[Task] Return, with both end lines included, exactly what the data below holds from the line with "ry numbers. The" through the line with "All stories", though not the pictures.

>>>

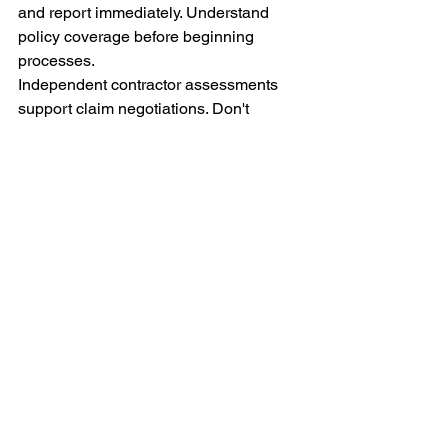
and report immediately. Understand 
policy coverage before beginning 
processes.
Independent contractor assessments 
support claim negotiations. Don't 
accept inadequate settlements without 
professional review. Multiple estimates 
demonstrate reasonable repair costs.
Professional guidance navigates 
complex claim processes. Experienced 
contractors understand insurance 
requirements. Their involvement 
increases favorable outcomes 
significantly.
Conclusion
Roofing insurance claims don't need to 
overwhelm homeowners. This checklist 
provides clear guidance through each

<<<
>>>

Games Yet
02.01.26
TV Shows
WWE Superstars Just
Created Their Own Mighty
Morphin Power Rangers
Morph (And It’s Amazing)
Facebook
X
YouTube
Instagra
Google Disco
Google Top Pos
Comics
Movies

<<<
>>>

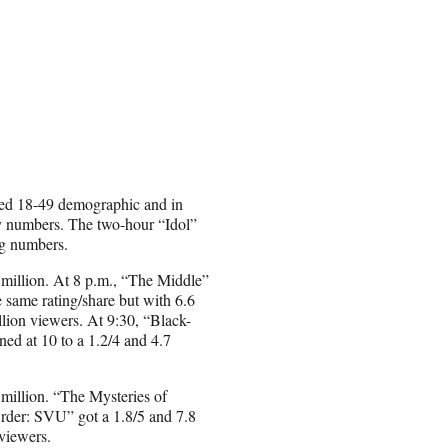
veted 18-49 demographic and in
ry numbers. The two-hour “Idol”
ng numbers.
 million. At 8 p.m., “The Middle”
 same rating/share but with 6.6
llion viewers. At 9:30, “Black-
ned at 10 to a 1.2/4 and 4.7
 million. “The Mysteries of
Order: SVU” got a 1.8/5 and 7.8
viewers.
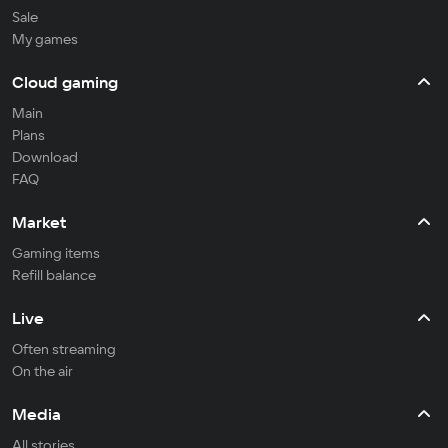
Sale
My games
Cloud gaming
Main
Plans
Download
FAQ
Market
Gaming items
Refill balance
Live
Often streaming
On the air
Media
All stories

<<<

[Response to this exercise]
ry numbers. The two-hour “Idol”
ng numbers.
 million. At 8 p.m., “The Middle”
 same rating/share but with 6.6
llion viewers. At 9:30, “Black-
ned at 10 to a 1.2/4 and 4.7
 million. “The Mysteries of
Order: SVU” got a 1.8/5 and 7.8
viewers.
Sale
My games
Cloud gaming
Main
Plans
Download
FAQ
Market
Gaming items
Refill balance
Live
Often streaming
On the air
Media
All stories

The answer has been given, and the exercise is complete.